South African pension fund regulations are set to change to introduce investing in government infrastructures projects and government-backed assets but it seems not everyone is on the same page.
After the supplementary budget announcement in June 2020, Finance Minister Tito Mboweni turned to his aides and made a very unsettling statement, “There’s something that disappeared from the speech… what happened to Regulation 28”.
The Director-General at National Treasury Dondo Mogajane before abruptly changing the topic advised, “We decided we would ease it in properly”.
Regulation 28 is a regulation that is tied to the Pension Fund Act. Regulation 28 limits the extent to which retirement funds may invest in certain asset classes. The main purpose of the regulation is to ensure that individuals do not overexpose their retirement savings to risky asset classes, to try to protect and promote capital preservation.
Treasury is looking at making changes to Regulation 28 by introducing prescribed assets which would force retirement funds to allocate a portion to government-backed assets or invest directly in government infrastructure projects.
This has been a controversial topic as the thought of allocating hard-earned pension savings to state-owned entities such as SAA and Eskom is a massive concern. The sudden overnight change to remove Regulation 28 from the speech may have been driven by Treasury’s concern on a raid on the pension fund pot.
Enoch Godongwana, head of the economic transformation committee, let the cat out the bag during a virtual media briefing held on July 10. There was an announcement that the ruling party has been in discussion with some of the country’s top pension funds on possible proposed changes.
Some positive points addressed by Godongwana in a virtual media briefing:
- “We are trying to find a solution to that problem,” he says, adding that there are still many points of view around Regulation 28 on the table. “Nothing has been firmed up yet and we are still open for discussion”.
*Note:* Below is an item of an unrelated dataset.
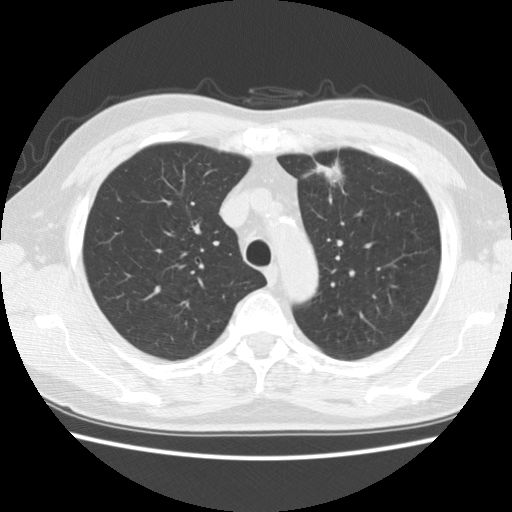
Low-dose screening chest CT, one axial slice. Position 129 of 172 along the scan axis. Lung window (W 1500 / L -600 HU). 2.5 mm slice thickness. 512 × 512 image matrix, field of view 337 × 337 mm.
Annotated regions visible in this slice (expert manual segmentation):
- lesion 1 (tumor, upper lobe of left lung): bounding box <312,159,343,184> (left, top, right, bottom; pixels)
- The ANC has confirmed that it is relooking at changing the rules of Regulation 28 and did not directly advise proposing that the state implements a policy of prescribed assets. “If properly packaged there is no reason why pension funds should not invest in infrastructure directly instead of using third-parties in the form of asset managers”.
Should you be over the age of 55 you are able to retire from your pension savings and transfer to a living annuity where you can draw a retirement income. The benefit of being in a living annuity structure is that it is not governed by Regulation 28, so you are not forced to invest in prescribed assets.
The rumours were apparent that the topic of Regulation 28 simply went missing from the speech draft overnight. It might not have featured in the June 2020 supplementary budget, but this is most definitely an issue that will resurface and will be addressed again in the near future.